A mid-term review shows that the first phase of the World Bank-funded Africa Centres of Excellence, or ACE, project focused on West and Central Africa is on track and has achieved significant improvement in universities’ training programmes, with strong indications that the project might be considered for further funding.

“The model works,” said Andreas Blom, lead economist in the World Bank’s education units in Africa. He told University World News that in addition to educational achievements, the model had served as an excellent platform for government, university and partner buy-in. The project might be considered for further funding after it ends in 2019, he said.

Launched in 2014 the project has seen the consolidation and strengthening of 19 African centres of excellence in seven countries including Benin, Burkina Faso, Cameroon, Ghana, Nigeria, Senegal and Togo with funding from the World Bank amounting to US$164 million.

Under the centres, 25 new masters programmes have been created and 11,900 students enrolled in new short-term courses and in masters and PhD programmes. In addition, 4,000 students drawn from the region – of which 290 are PhDs and 1,350 masters in science students – have been trained and half of the universities involved in the project have regional students for the first time.

Blom said the centres have facilitated a positive “trickle-down” impact on institutional excellence and had generated “huge partner interest” in the form of upfront contributions.
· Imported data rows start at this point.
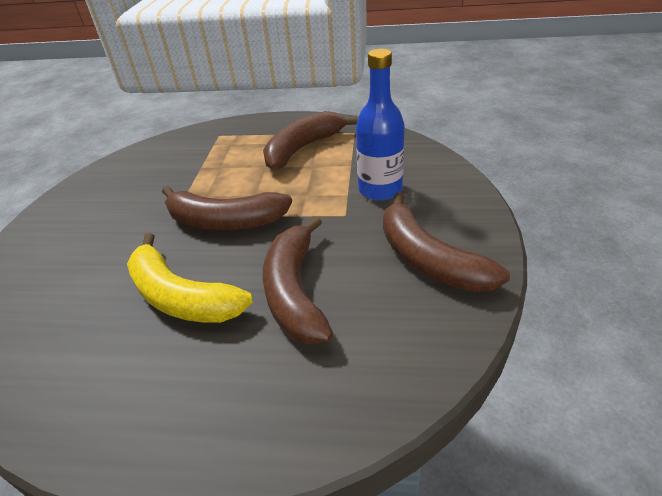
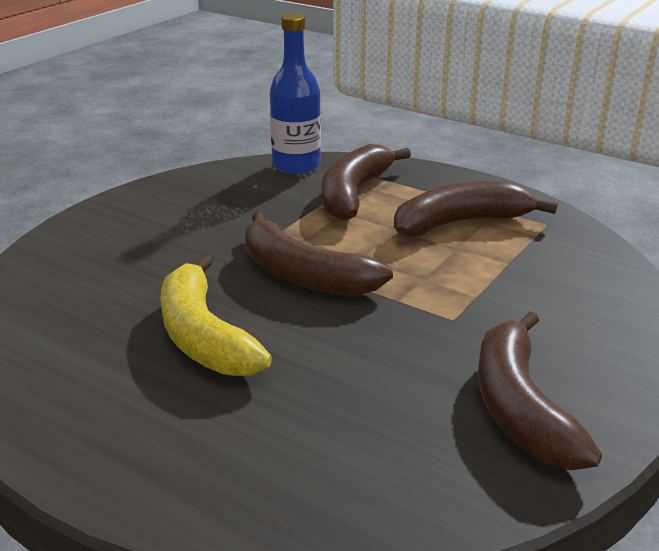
camera: 25 degrees right, 10 degrees down
brown banana [263,216,333,345] -> brown banana moved to [322,144,411,221]
blue bottle [356,49,405,200] -> blue bottle moved to [270,13,321,174]

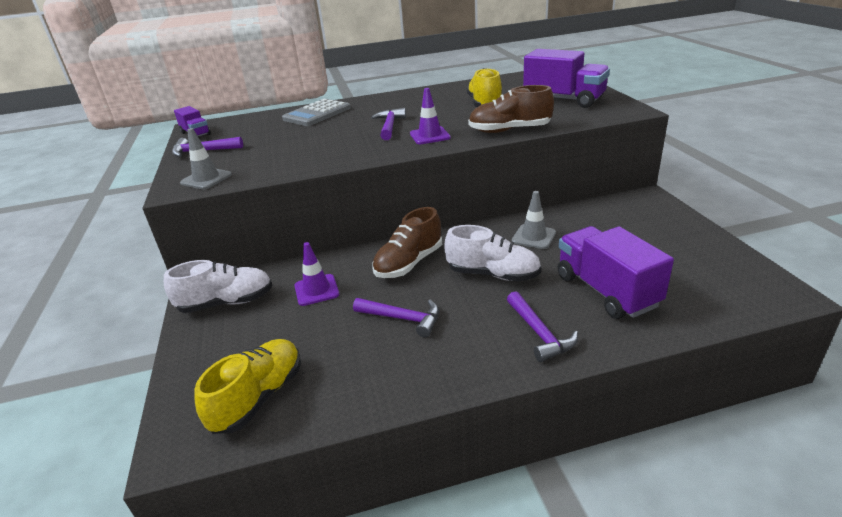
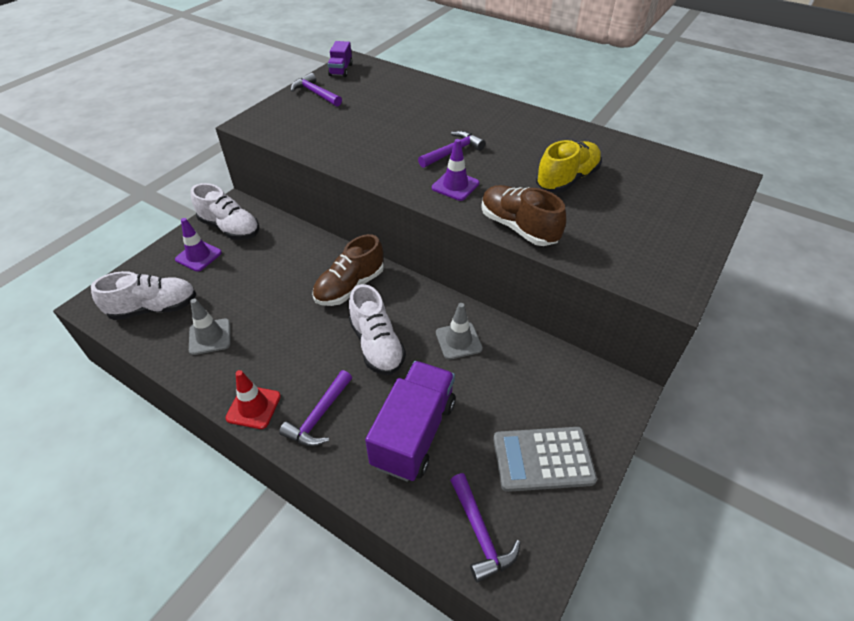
camera: 45 degrees right, 15 degrees up
grey traffic cone [180,128,232,190] -> grey traffic cone moved to [189,299,231,355]
yellow shoe [194,339,301,434] -> white shoe [91,271,197,320]
grey calculator [282,99,351,126] -> grey calculator moved to [493,427,597,492]
purple traffic cone [294,242,339,306] -> purple traffic cone moved to [175,218,222,272]
purple hammer [353,298,439,338] -> purple hammer moved to [450,473,521,583]
brown shoe [372,207,442,278] -> brown shoe turned 45 degrees counterclockwise [312,234,384,306]
purple truck [523,49,610,108] -> none
none -> red traffic cone [225,370,281,429]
Most of the centres have strong ownership at the university level, with some of them making strong progress on external revenue generation.

The project, while successful, has not been without its challenges.

Bureaucracy

In some countries, Blom said regulations had to be passed for the ACE project to become operational. Bureaucracy was also a challenge.

“In some countries, there was a lot of red tape around sending the funds to the participating universities,” he said. As a result, some time was lost and programmes were delayed.

In Nigeria there was a shortage of dollars which affected the centres in that country, but the Nigerian National Universities Commission worked directly with the ACEs to pay big purchases directly with suppliers, said Blom.